• **Your instructions**: An exact transcription of all the records below is required, without any images.

☆ ☆ ☆ ☆ ☆ ☆ ☆

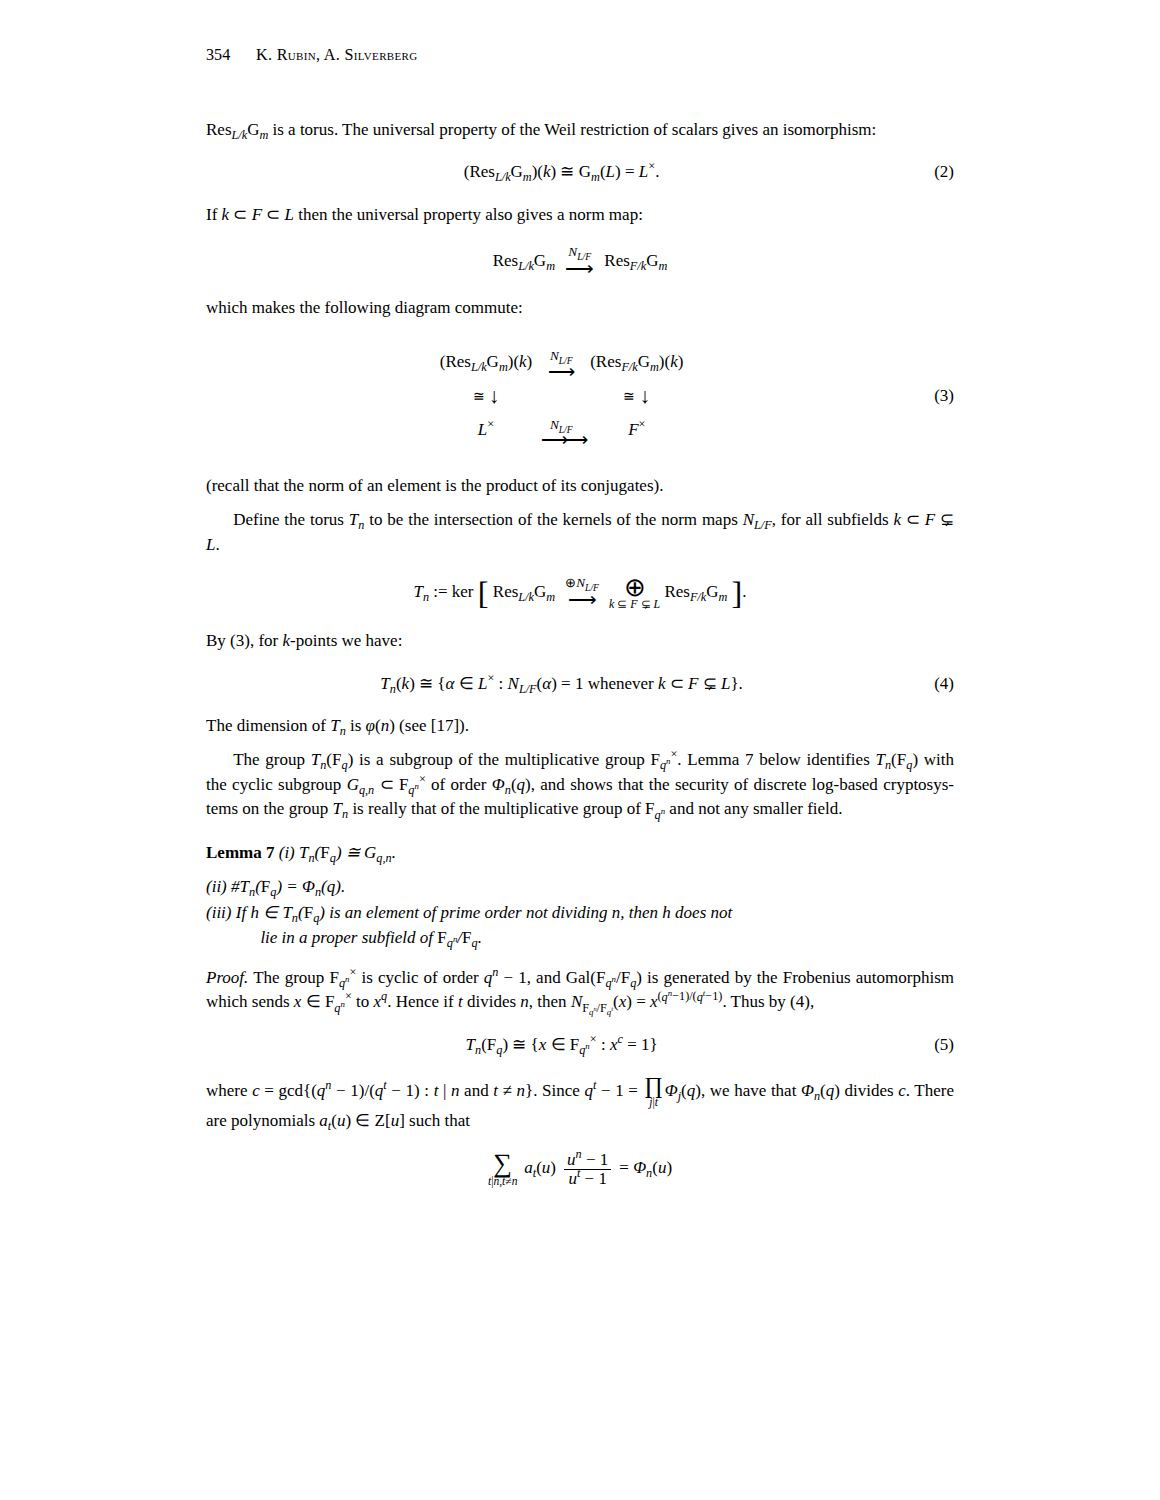354 K. Rubin, A. Silverberg
ResL/kGm is a torus. The universal property of the Weil restriction of scalars gives an isomorphism:
(ResL/kGm)(k) ≅ Gm(L) = L×.
(2)
If k ⊂ F ⊂ L then the universal property also gives a norm map:
ResL/kGm NL/F ResF/kGm
which makes the following diagram commute:
| (Res L/k G m )( k ) | N L/F | (Res F/k G m )( k ) |
| ≅ | | ≅ |
| L × | N L/F | F × |
(3)
(recall that the norm of an element is the product of its conjugates).
Define the torus Tn to be the intersection of the kernels of the norm maps NL/F, for all subfields k ⊂ F ⊊ L.
Tn := ker [ ResL/kGm ⊕NL/F ⊕k ⊆ F ⊊ L ResF/kGm ].
By (3), for k-points we have:
Tn(k) ≅ {α ∈ L× : NL/F(α) = 1 whenever k ⊂ F ⊊ L}.
(4)
The dimension of Tn is φ(n) (see [17]).
The group Tn(Fq) is a subgroup of the multiplicative group Fqn×. Lemma 7 below identifies Tn(Fq) with the cyclic subgroup Gq,n ⊂ Fqn× of order Φn(q), and shows that the security of discrete log-based cryptosystems on the group Tn is really that of the multiplicative group of Fqn and not any smaller field.
Lemma 7 (i) Tn(Fq) ≅ Gq,n.
(ii) #Tn(Fq) = Φn(q).
(iii) If h ∈ Tn(Fq) is an element of prime order not dividing n, then h does not
lie in a proper subfield of Fqn/Fq.
Proof. The group Fqn× is cyclic of order qn − 1, and Gal(Fqn/Fq) is generated by the Frobenius automorphism which sends x ∈ Fqn× to xq. Hence if t divides n, then NFqn/Fqt(x) = x(qn−1)/(qt−1). Thus by (4),
Tn(Fq) ≅ {x ∈ Fqn× : xc = 1}
(5)
where c = gcd{(qn − 1)/(qt − 1) : t | n and t ≠ n}. Since qt − 1 = ∏j|t Φj(q), we have that Φn(q) divides c. There are polynomials at(u) ∈ Z[u] such that
∑t|n,t≠n at(u) un − 1 ut − 1 = Φn(u)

☆ ☆ ☆ ☆ ☆ ☆ ☆

• **Answer**:
354 K. Rubin, A. Silverberg
ResL/kGm is a torus. The universal property of the Weil restriction of scalars gives an isomorphism:
(ResL/kGm)(k) ≅ Gm(L) = L×.
(2)
If k ⊂ F ⊂ L then the universal property also gives a norm map:
ResL/kGm NL/F ResF/kGm
which makes the following diagram commute:
| (Res L/k G m )( k ) | N L/F | (Res F/k G m )( k ) |
| ≅ | | ≅ |
| L × | N L/F | F × |
(3)
(recall that the norm of an element is the product of its conjugates).
Define the torus Tn to be the intersection of the kernels of the norm maps NL/F, for all subfields k ⊂ F ⊊ L.
Tn := ker [ ResL/kGm ⊕NL/F ⊕k ⊆ F ⊊ L ResF/kGm ].
By (3), for k-points we have:
Tn(k) ≅ {α ∈ L× : NL/F(α) = 1 whenever k ⊂ F ⊊ L}.
(4)
The dimension of Tn is φ(n) (see [17]).
The group Tn(Fq) is a subgroup of the multiplicative group Fqn×. Lemma 7 below identifies Tn(Fq) with the cyclic subgroup Gq,n ⊂ Fqn× of order Φn(q), and shows that the security of discrete log-based cryptosystems on the group Tn is really that of the multiplicative group of Fqn and not any smaller field.
Lemma 7 (i) Tn(Fq) ≅ Gq,n.
(ii) #Tn(Fq) = Φn(q).
(iii) If h ∈ Tn(Fq) is an element of prime order not dividing n, then h does not
lie in a proper subfield of Fqn/Fq.
Proof. The group Fqn× is cyclic of order qn − 1, and Gal(Fqn/Fq) is generated by the Frobenius automorphism which sends x ∈ Fqn× to xq. Hence if t divides n, then NFqn/Fqt(x) = x(qn−1)/(qt−1). Thus by (4),
Tn(Fq) ≅ {x ∈ Fqn× : xc = 1}
(5)
where c = gcd{(qn − 1)/(qt − 1) : t | n and t ≠ n}. Since qt − 1 = ∏j|t Φj(q), we have that Φn(q) divides c. There are polynomials at(u) ∈ Z[u] such that
∑t|n,t≠n at(u) un − 1 ut − 1 = Φn(u)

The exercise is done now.